___ Given data

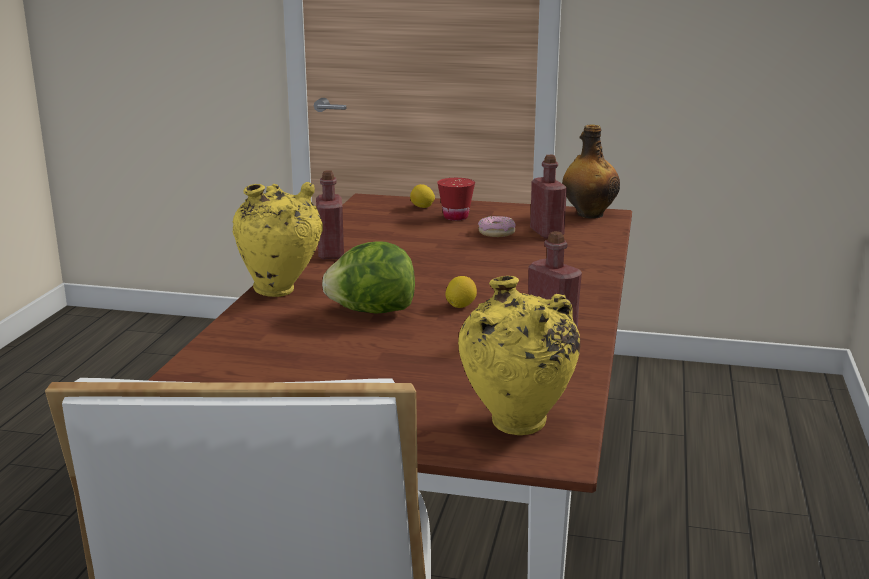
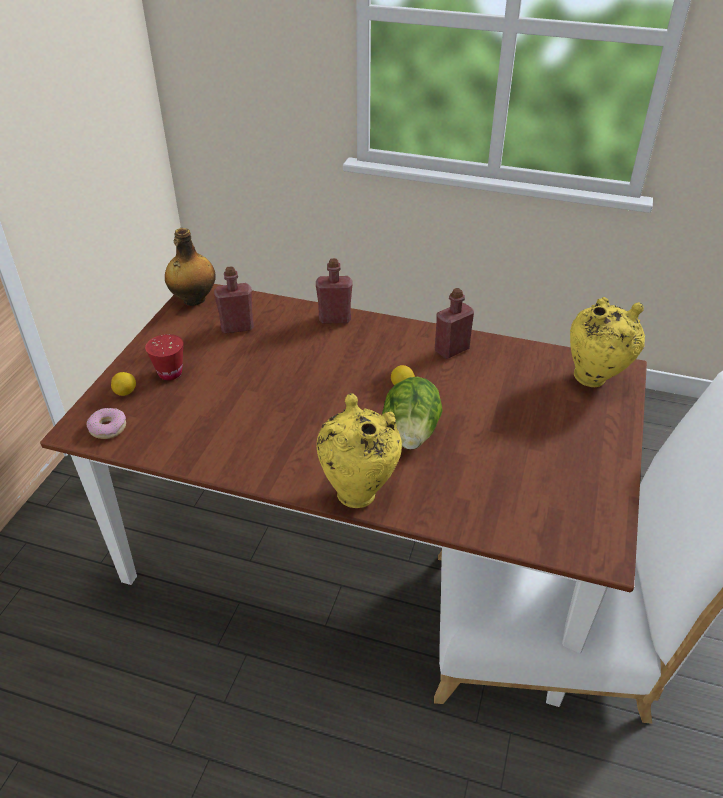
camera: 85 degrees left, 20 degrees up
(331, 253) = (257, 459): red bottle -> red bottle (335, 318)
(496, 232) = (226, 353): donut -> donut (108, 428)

______
___ Given data

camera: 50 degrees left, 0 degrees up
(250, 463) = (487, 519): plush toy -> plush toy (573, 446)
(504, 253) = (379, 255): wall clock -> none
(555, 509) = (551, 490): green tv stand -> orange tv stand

______
___ Given data

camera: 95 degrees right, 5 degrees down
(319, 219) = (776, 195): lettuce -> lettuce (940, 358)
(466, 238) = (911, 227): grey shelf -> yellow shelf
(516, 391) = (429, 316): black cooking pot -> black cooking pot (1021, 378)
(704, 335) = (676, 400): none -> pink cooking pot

______

The task → The answer must be every line of the records above that holds the word "left".

The completed task →
camera: 85 degrees left, 20 degrees up
camera: 50 degrees left, 0 degrees up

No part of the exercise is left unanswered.